## Records for this task
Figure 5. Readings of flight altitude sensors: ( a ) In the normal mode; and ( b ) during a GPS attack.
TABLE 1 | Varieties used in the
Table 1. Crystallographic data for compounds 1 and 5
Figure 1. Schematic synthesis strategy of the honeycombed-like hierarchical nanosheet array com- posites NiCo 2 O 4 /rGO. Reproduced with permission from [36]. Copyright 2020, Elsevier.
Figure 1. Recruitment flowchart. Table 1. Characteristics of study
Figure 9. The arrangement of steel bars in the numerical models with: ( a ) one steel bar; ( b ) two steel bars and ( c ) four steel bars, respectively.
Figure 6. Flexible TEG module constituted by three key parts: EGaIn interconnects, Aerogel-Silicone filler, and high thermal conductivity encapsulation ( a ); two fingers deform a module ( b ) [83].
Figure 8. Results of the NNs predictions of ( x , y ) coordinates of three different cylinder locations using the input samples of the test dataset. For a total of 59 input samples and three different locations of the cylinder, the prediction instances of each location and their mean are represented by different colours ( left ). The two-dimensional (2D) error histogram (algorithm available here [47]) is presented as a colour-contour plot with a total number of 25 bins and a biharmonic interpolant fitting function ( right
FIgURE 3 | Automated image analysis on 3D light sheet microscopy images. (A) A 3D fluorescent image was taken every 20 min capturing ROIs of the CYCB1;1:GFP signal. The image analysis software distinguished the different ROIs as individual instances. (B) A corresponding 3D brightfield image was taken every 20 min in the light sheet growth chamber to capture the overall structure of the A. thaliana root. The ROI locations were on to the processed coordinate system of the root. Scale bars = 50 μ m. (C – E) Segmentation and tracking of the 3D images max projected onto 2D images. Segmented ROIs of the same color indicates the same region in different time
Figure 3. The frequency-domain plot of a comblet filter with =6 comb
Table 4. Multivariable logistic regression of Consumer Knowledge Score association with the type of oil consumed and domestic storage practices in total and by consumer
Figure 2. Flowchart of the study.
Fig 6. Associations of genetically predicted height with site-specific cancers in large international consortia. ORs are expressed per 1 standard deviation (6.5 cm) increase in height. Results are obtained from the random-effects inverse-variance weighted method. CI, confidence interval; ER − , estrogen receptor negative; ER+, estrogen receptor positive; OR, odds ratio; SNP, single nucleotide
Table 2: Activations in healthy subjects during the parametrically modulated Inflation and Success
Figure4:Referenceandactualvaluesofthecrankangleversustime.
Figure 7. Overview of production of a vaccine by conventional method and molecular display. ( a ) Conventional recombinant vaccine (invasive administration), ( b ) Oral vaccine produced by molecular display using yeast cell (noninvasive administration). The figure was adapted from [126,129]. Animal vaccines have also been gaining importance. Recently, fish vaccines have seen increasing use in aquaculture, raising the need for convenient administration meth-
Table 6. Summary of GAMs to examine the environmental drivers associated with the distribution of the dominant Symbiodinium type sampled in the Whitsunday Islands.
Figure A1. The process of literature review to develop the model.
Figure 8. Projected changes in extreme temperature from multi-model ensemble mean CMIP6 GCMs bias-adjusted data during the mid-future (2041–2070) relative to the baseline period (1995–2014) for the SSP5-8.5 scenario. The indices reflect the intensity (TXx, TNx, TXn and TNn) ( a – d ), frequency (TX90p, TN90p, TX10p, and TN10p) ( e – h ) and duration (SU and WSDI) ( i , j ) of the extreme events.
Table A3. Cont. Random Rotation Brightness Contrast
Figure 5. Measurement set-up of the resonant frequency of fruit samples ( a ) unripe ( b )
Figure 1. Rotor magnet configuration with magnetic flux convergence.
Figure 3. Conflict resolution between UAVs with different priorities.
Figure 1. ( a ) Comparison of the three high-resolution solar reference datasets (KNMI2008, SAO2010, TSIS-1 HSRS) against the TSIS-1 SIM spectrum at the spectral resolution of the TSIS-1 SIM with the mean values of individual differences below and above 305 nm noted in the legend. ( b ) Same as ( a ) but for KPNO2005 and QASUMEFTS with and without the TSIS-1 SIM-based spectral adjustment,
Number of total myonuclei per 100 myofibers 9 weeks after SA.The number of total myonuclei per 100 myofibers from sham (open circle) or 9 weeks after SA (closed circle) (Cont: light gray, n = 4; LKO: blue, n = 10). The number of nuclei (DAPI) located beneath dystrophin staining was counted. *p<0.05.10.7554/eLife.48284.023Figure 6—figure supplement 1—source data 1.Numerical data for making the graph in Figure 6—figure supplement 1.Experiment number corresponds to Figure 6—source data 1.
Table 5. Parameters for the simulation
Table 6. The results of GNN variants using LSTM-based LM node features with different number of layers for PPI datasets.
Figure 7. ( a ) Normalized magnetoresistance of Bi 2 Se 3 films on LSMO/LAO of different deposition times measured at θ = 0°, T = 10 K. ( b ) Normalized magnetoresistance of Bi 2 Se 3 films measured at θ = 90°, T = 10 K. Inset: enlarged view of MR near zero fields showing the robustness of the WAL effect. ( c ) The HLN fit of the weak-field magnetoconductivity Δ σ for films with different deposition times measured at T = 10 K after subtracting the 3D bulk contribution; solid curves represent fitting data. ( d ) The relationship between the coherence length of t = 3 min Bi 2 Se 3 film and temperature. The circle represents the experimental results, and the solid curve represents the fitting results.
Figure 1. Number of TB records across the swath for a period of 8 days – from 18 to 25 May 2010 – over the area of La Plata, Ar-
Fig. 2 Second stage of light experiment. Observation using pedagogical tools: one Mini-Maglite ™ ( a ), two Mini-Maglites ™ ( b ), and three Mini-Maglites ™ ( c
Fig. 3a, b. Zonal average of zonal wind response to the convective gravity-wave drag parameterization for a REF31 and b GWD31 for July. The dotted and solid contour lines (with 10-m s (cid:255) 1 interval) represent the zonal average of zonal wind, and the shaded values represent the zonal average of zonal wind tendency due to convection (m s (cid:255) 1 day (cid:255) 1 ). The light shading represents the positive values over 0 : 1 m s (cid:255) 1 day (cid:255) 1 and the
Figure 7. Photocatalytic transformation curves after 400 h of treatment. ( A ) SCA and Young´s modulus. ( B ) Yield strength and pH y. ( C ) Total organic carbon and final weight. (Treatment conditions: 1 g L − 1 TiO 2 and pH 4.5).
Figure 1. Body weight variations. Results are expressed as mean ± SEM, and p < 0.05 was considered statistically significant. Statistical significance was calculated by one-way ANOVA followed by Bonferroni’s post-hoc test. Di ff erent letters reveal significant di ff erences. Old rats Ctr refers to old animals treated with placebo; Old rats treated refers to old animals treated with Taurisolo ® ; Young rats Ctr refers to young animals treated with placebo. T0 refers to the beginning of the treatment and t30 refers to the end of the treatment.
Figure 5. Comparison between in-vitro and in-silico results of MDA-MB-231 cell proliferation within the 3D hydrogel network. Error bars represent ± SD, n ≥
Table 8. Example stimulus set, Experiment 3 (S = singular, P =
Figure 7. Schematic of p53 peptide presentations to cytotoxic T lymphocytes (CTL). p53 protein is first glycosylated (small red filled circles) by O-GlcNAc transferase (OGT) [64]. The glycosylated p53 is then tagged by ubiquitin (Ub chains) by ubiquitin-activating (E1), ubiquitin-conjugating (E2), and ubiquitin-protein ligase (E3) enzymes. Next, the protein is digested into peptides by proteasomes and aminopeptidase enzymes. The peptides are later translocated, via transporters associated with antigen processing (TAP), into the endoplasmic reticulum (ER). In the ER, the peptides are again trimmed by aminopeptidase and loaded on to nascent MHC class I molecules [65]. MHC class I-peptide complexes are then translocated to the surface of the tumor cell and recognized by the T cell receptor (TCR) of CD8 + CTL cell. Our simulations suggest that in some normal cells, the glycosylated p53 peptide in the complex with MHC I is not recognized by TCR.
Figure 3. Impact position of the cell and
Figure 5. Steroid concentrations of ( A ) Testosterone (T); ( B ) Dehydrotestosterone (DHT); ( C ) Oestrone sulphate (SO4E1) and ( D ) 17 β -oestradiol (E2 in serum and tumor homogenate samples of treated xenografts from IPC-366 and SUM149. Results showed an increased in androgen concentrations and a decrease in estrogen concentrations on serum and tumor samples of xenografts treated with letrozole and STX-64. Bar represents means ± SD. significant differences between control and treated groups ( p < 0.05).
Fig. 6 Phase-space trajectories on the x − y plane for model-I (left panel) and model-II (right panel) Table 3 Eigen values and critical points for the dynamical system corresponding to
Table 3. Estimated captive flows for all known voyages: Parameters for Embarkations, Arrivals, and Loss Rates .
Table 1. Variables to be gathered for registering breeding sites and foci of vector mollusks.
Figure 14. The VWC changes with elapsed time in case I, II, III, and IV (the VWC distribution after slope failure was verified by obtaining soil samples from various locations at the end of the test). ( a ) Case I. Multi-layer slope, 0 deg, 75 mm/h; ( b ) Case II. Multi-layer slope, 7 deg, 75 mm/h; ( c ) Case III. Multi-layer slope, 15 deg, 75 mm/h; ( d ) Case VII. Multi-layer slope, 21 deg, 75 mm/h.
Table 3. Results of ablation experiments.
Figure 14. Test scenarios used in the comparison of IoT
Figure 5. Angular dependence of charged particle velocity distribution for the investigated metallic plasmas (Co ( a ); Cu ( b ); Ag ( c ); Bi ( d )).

## Your instructions
Wherever the word "during" turns up in the material, copy the whole line.

## Your solution
Figure 5. Readings of flight altitude sensors: ( a ) In the normal mode; and ( b ) during a GPS attack.
Table 2: Activations in healthy subjects during the parametrically modulated Inflation and Success
Figure 8. Projected changes in extreme temperature from multi-model ensemble mean CMIP6 GCMs bias-adjusted data during the mid-future (2041–2070) relative to the baseline period (1995–2014) for the SSP5-8.5 scenario. The indices reflect the intensity (TXx, TNx, TXn and TNn) ( a – d ), frequency (TX90p, TN90p, TX10p, and TN10p) ( e – h ) and duration (SU and WSDI) ( i , j ) of the extreme events.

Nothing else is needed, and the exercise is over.